━━━ Исходный текст
Сравним с совсем недавним — с литературой эпохи гласности. С «чернухой», с описанием мрачных, мрачнейших сторон нашей жизни, куда не проникало «золотое перо» советского литератора, — скажем, со «Смиренным кладбищем» или «Стройбатом» С. Каледина.

В одном из своих интервью Каледин заметил, что финал «Кладбища» он переделал, следуя настоятельному совету заведующего тогда отделом прозы «Нового мира» И. Виноградова. Что его герой-алкаш отнюдь не проявлял (в рукописи) поистине христианского самопожертвования и духовного величия, какие он проявляет в опубликованном тексте. Но ведь если автор принял совет и затем, в книжном издании, отнюдь не восстановил свой финал, — значит, оказался такой вариант близок автору внутренне. То есть его, калединский, герой преодолевает в себе «биологического человека», воспаряет над ним, — хотя и никогда не услышит Моцарта, но он слышит пение своих аонид, своего ангела. Вот это уже почти невозможно в литературе новейшего времени: слишком глубоко, повторяю, разочарование литературы в самом человеке.
━━━━━━
━━━ Записанные данные
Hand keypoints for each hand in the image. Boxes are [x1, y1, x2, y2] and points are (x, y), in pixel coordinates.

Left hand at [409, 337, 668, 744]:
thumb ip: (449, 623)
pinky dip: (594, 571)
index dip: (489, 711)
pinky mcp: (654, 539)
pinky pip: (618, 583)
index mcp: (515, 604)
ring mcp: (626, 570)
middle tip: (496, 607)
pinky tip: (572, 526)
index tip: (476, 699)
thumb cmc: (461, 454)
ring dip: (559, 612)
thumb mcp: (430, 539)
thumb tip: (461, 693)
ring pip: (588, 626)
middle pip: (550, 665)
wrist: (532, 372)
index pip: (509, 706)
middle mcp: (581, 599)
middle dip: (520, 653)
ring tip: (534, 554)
━━━━━━
#### [Рабочее задание]
Объясните в одном–трёх предложениях, почему, согласно исходному тексту, опубликованный финал «Смиренного кладбища» оказался внутренне близок Каледину. Записи — отдельный материал, с текстом они не связаны.

#### [Ответ]
Каледин принял совет И. Виноградова переделать финал, а затем в книжном издании не восстановил свой первоначальный вариант. Отсюда автор текста заключает, что новый финал был близок Каледину внутренне.